Work for the Peace and Prosperity of the City
“And work for the peace and prosperity of the city where I sent you into exile. Pray to the LORD for it, for its welfare will determine your welfare.”
In 597 B.C., many leading Jews were deported from Jerusalem to Babylon, including Jehoiachin, the king of Judah. While they were in exile, Jewish prophets began to promise a quick end to their captivity. So, in about 594 B.C., Jeremiah wrote a letter to the exiles in Babylon. This letter included the unwelcome news that the exile would continue for seventy years (Jeremiah 29:10). Thus, the Jews in Babylon should settle down in the place of their captivity, building homes, planting gardens, marrying and having children.
Moreover, the Lord said through Jeremiah, “And work for the peace and prosperity of the city where I sent you into exile. Pray to the LORD for it, for its welfare will determine your welfare” (Jeremiah 29:7). The exiles were not to pretend as if their stay in Babylon would be short. Moreover, they were not to undermine Babylonian society or foment revolution. God would overthrow Babylon in his time and way. Instead, the Jewish exiles were actually to “work for the peace and prosperity” of Babylon. The Hebrew translates literally, “Seek the peace [shalom] of the city where I have sent you.” The NLT renders shalom as “peace and prosperity,” and then later in verse 7 as “welfare,” to reflect the broader sense of shalom in biblical Hebrew. Shalom is not just the absence of conflict, but the flourishing of life.

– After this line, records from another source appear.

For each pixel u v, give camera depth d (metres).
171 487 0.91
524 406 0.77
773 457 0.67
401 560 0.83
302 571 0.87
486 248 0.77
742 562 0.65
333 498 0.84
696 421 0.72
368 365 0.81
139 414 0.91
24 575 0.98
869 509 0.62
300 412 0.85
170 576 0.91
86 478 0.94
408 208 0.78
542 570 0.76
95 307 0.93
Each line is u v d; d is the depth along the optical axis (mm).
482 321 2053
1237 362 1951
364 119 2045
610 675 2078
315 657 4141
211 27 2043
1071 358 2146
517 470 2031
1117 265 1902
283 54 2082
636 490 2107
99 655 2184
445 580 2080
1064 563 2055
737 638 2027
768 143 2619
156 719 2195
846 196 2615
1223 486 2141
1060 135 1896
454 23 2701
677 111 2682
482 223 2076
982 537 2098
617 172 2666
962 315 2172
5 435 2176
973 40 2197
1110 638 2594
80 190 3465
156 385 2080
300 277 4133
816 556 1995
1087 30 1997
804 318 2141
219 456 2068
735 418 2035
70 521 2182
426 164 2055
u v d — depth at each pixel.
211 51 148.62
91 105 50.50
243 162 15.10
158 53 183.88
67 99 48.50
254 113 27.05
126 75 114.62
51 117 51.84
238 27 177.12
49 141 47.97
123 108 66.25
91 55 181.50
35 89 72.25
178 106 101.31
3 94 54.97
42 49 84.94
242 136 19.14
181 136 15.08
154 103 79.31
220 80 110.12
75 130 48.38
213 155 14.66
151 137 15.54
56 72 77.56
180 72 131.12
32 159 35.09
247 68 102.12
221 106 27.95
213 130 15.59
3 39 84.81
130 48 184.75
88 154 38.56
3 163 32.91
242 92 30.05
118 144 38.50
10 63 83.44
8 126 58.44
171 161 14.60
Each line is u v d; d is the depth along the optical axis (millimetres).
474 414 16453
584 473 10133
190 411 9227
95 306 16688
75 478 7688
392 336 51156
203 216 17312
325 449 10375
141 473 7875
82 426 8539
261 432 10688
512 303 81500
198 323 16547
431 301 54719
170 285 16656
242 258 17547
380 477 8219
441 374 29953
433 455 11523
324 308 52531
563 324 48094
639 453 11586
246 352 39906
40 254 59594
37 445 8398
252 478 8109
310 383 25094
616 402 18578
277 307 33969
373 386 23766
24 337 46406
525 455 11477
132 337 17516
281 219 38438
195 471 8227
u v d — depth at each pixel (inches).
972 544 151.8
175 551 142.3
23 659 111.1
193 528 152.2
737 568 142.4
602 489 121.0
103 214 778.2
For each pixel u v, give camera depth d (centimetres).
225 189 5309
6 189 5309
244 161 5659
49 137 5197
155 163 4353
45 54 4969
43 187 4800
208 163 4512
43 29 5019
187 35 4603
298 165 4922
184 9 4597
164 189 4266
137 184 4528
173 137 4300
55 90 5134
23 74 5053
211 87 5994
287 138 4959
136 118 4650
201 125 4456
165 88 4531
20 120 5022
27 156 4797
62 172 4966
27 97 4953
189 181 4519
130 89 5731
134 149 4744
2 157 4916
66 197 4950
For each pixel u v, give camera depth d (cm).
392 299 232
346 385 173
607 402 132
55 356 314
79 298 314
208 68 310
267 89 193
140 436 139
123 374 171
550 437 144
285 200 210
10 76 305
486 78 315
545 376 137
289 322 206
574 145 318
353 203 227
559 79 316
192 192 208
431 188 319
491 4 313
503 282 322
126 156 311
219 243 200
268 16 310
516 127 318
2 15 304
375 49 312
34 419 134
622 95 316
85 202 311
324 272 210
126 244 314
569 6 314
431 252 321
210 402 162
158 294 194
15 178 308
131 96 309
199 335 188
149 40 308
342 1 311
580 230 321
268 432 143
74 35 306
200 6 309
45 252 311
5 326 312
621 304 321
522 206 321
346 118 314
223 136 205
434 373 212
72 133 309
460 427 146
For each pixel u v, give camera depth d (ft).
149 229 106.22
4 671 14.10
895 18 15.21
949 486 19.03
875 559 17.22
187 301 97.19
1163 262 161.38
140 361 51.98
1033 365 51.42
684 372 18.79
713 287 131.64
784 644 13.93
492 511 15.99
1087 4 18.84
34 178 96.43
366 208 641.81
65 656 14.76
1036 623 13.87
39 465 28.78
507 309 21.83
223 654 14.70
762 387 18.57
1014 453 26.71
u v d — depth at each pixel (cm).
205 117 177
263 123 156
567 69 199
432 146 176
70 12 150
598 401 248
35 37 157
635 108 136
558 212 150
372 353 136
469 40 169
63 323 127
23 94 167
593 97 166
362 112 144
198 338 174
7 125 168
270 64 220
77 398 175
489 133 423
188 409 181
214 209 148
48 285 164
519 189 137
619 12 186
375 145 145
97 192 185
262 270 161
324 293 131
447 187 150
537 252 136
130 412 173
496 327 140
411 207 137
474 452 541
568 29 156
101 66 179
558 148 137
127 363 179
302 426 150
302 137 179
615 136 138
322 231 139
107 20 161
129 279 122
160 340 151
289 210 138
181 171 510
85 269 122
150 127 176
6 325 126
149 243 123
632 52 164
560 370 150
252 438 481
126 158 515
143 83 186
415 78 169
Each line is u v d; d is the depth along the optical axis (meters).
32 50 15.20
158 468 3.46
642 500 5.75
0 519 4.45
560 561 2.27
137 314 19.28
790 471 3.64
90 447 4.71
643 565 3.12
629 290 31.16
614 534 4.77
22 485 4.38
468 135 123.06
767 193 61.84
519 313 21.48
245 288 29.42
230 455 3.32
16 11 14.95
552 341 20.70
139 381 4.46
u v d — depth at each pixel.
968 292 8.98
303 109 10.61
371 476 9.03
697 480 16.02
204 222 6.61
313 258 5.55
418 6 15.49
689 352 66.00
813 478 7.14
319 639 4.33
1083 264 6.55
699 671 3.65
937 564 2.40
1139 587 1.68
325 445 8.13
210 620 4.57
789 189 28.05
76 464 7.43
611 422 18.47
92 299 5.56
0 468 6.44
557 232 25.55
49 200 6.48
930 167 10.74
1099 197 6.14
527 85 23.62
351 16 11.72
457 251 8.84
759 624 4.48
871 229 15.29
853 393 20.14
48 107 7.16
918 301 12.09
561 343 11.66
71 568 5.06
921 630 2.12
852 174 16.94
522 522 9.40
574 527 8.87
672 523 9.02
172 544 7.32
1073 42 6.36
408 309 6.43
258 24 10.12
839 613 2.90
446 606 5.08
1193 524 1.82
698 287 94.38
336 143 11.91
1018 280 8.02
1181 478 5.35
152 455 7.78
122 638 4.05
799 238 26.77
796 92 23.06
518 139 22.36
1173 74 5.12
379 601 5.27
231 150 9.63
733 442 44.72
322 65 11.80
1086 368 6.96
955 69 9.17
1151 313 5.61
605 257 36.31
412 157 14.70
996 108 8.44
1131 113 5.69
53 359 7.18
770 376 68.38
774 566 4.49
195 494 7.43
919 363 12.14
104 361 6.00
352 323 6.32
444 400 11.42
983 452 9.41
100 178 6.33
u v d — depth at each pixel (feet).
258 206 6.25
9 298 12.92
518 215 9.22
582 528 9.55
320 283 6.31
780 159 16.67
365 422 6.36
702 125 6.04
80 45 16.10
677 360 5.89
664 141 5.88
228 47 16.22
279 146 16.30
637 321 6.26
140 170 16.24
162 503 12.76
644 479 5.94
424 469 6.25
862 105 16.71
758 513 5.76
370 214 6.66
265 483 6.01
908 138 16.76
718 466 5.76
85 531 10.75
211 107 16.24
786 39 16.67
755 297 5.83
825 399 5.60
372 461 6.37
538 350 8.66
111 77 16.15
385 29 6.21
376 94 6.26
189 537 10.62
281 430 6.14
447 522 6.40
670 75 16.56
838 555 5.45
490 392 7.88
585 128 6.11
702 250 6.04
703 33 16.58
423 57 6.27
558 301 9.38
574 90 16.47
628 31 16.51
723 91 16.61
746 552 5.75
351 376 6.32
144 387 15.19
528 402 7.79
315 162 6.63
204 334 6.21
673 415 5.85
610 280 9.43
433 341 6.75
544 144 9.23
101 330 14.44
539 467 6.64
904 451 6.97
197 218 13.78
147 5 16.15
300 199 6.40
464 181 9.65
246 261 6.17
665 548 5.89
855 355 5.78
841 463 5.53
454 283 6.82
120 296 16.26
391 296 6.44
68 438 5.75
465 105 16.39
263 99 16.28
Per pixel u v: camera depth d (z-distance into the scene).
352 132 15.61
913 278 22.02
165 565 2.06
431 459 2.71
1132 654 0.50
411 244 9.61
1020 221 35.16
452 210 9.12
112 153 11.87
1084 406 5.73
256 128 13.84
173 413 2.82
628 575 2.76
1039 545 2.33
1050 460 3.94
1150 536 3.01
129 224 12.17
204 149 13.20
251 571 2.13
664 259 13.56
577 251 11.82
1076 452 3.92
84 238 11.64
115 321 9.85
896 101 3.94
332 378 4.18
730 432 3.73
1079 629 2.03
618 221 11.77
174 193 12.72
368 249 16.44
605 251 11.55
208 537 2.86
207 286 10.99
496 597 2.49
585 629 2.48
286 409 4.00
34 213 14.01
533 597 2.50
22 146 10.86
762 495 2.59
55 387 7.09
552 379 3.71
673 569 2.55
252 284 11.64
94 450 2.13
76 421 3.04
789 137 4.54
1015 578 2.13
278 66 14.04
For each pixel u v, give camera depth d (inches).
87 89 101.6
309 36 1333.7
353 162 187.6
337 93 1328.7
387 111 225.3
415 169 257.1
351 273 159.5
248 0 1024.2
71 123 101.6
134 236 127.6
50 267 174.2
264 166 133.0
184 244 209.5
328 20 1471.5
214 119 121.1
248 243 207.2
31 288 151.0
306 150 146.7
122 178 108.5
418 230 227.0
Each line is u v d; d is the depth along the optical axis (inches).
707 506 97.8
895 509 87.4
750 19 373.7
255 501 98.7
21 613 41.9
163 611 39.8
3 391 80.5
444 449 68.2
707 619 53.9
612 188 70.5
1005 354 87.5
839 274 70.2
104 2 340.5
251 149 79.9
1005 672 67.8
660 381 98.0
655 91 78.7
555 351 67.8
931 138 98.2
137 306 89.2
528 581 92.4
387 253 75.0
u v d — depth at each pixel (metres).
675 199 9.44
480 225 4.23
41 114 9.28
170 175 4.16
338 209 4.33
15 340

Many of us feel as if we have been sent into exile in our lives. Perhaps some of us are literal exiles. But others of us find ourselves in places that don’t feel like home. We may be working for a company that doesn’t reflect Christian values. Or we may live in cities that are hotbeds for crime and corruption. Or we may even feel like we’re not at home in our own families. Jeremiah encourages us not to despair and not to give up seeking God’s peace. Though we may have little opportunity to impact major structures of our society, we can touch our neighbors and colleagues. We can work for justice in our spheres of influence. We can seek to be people of shalom in our relationships at work, at school, at home, and in the community. In this way, we honor the Lord during our time of “exile” from his kingdom.
QUESTIONS FOR REFLECTION: When have you felt like an exile? Where do you find it most challenging to live out your faith? How might you seek shalom today? What would it mean for you to practice shalom in your workplace, family, and community?
PRAYER: Dear Lord, I can only imagine how disorienting it must have been for the Jewish exiles when they received Jeremiah’s letter. They had been forcibly removed from their homes and dragged to Babylon. They were strangers in a strange land, dominated by a foreign tyrant. And yet you were telling them to settle down, to plant and build, to marry and have children, and even to seek the peace of Babylon?!
O Lord, help me to see how I can seek your peace in the places of my life. Give me wisdom to know how to seek your peace and prosperity in places where you are not acknowledged or even welcome. By your grace, may I be a true peacemaker .
I pray in the name of Jesus, who is our peace. Amen.